Break the friggin tablets in half. Both regular metoprolol AND XL may be broken.. Yes. XL may be broken in half but not crushed or chewed. It says so in the literature. If you feel so inclined break them FOR the patient or have the dr do it for them since they were the ones who screwed up. If the patient insists on 50mg tabs then have the DR refund the patient for the price of one copay. I just dont see a problem here...at least for YOU mike :-)
I have my own Metoprolol story I should share on PC site...

Pharmacy Mike said...

PC-

The drug wasn't actually Metoprolol. I changed the drug name to protect the innocent, lol. Of course, the one she actually got could have also been cut in half, but this patient wanted the correct medication with the correct directions on the label as not to be confused.

The best part of the whole story was that 2 minutes after I got off the phone with the snippy medical assistant, the patient himself called and ranted about how fed up he was with the doctor's office staff, and how they continually mess things up. He didn't put any blame at all on us.

Needless to say, he's now one of my new favorite customers.

Anonymous said...

My decision to take something back for a refund depends on several things.

If it is our fault, I take it back, apologize, apologize, and refund and new Rx for no charge.
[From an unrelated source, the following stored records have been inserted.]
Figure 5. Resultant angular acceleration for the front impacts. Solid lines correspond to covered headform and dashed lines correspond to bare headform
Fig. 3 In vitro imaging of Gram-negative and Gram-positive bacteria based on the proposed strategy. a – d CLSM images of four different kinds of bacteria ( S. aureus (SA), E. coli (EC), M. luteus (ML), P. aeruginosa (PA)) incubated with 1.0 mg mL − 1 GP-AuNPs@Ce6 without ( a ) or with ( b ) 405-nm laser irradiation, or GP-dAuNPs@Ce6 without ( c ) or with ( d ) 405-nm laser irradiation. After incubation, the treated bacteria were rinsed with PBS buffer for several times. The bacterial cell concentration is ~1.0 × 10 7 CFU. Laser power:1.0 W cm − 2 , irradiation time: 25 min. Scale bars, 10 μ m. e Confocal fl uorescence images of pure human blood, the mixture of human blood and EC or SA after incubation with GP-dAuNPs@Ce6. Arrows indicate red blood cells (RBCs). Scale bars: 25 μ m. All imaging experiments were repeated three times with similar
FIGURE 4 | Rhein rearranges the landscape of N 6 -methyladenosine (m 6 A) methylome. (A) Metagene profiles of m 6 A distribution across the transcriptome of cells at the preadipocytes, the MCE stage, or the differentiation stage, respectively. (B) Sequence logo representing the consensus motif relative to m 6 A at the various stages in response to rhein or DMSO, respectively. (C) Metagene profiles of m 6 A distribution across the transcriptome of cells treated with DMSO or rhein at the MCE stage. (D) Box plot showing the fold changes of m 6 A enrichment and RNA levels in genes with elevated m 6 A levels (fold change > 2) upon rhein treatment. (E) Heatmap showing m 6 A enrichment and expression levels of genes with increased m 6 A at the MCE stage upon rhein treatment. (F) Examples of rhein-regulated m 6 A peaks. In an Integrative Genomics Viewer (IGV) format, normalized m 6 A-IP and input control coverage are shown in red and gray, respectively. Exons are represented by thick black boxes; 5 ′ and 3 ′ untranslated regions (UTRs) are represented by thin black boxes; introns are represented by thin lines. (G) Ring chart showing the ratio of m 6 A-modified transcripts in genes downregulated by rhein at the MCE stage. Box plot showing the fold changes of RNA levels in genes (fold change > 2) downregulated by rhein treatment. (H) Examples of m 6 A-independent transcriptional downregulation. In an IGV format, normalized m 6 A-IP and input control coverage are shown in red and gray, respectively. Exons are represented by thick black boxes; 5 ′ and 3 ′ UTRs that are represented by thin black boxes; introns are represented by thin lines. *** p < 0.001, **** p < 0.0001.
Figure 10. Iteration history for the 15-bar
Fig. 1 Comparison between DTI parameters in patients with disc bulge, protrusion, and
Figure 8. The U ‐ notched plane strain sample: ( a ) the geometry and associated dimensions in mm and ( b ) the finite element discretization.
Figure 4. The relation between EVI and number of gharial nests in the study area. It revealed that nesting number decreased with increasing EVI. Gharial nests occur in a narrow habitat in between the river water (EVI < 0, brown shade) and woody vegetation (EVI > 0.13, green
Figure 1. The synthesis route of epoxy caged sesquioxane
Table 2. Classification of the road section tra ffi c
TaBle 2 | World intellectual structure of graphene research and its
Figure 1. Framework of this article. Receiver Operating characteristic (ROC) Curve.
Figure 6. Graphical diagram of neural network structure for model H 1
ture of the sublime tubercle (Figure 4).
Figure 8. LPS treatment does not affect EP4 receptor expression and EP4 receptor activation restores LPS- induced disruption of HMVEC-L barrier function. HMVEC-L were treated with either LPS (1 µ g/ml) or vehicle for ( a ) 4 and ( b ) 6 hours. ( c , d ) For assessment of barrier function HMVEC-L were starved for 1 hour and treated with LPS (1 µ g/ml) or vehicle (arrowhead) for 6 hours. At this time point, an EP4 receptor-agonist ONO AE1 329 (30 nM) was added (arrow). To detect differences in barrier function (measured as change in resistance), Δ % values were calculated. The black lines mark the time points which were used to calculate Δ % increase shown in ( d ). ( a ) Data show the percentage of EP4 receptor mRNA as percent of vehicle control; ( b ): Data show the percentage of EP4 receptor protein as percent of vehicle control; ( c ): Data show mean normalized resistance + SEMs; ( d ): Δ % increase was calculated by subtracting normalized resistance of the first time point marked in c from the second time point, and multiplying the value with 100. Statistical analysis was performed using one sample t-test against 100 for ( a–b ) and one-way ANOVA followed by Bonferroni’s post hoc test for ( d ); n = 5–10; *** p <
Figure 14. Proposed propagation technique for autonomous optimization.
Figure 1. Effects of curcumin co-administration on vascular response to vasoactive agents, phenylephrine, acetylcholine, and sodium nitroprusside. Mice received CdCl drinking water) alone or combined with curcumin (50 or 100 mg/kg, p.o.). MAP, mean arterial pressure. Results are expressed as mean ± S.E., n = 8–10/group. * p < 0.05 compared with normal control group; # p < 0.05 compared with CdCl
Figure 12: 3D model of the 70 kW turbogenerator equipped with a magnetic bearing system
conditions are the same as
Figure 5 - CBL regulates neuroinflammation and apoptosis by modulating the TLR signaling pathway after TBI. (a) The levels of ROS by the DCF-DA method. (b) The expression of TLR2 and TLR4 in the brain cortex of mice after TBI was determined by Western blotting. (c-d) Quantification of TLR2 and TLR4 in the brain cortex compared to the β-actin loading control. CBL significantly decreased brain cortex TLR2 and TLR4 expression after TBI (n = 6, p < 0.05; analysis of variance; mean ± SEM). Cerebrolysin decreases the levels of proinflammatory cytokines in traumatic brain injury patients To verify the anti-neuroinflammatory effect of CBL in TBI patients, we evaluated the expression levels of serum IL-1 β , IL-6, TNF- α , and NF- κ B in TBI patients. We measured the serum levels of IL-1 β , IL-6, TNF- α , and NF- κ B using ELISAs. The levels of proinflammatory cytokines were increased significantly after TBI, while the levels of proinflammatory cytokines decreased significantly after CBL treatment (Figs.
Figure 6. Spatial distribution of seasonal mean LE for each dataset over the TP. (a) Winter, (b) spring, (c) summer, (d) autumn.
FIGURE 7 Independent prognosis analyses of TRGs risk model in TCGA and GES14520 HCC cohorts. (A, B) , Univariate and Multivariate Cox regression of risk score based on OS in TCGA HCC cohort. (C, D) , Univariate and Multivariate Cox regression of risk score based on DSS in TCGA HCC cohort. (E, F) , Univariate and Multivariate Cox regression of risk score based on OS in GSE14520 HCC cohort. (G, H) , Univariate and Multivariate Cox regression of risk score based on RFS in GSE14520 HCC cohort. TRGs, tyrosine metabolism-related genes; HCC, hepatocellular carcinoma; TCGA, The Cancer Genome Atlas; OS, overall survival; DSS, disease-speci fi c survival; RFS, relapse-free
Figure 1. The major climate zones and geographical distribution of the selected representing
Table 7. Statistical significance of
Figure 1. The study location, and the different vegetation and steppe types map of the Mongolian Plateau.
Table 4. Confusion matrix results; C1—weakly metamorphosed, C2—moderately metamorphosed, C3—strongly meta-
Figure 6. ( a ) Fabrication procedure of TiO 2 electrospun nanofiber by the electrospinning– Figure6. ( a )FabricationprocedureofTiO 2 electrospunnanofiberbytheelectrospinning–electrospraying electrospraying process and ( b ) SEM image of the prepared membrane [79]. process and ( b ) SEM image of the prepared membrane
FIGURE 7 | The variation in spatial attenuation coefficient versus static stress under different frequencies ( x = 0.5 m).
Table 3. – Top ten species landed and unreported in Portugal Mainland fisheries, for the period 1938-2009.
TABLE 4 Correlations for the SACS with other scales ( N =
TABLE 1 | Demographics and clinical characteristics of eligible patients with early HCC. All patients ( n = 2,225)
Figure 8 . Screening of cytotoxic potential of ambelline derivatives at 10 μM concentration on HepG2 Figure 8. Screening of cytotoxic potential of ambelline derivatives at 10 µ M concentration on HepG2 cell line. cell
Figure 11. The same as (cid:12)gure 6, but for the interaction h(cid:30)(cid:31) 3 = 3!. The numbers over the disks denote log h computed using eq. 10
Now I have people pick something up and then later realize that they picked up the wrong thing, or someone picked it up for them...sorry tough crap not my fault you did not pay attention.

There is one exception to the above rule, if the patient is a long time patient and they have spent a lot of money, and the rx is not expensive. Now we are not talking 20 rxs over 3 years, we are talking my patients that we know by name, and pick up 60 to 100+ rxs a year, they are worth keeping around!

Anonymous said...

This is why we ask patients at the drop-off window "Has your dose changed for any of your medications today?" The deer in the headlights response indicates that we fax the the Dr. to clarify - then the onus is on them, not the pharmacy.

murgatr
Pharm.Tech RDC "06

pharmacy chick said...

we have had occasions such this happen. If the dr has made a mistake, I will "invite" the physician (or their office staff) to make arrangements with the patient to reimburse them for the copay the patient had to pay. I never really know if it happens, but I make it understood that it won't be me. Sometimes I even say it as such " Shall I have the patient contact your office about reimbursement for their copay? I can't take it back"

Anonymous said...

In any retail situation in which I've been involved, when 'a pharmacist took the medication back that was not unit-dosed or in untampered unit-of-use packaging', the drug went to the 'to be destroyed' pile. It did not go back on the shelf!

Anonymous said...

It's a business tactic. If you want the customer or the doctor's office to continue to reference your pharmacy then you take the medication back. That is why most pharmacies take it back. They do not want to lose future business.

If it wasn't the fault of the pharmacy, I would never take it back. I don't care if I lost future business.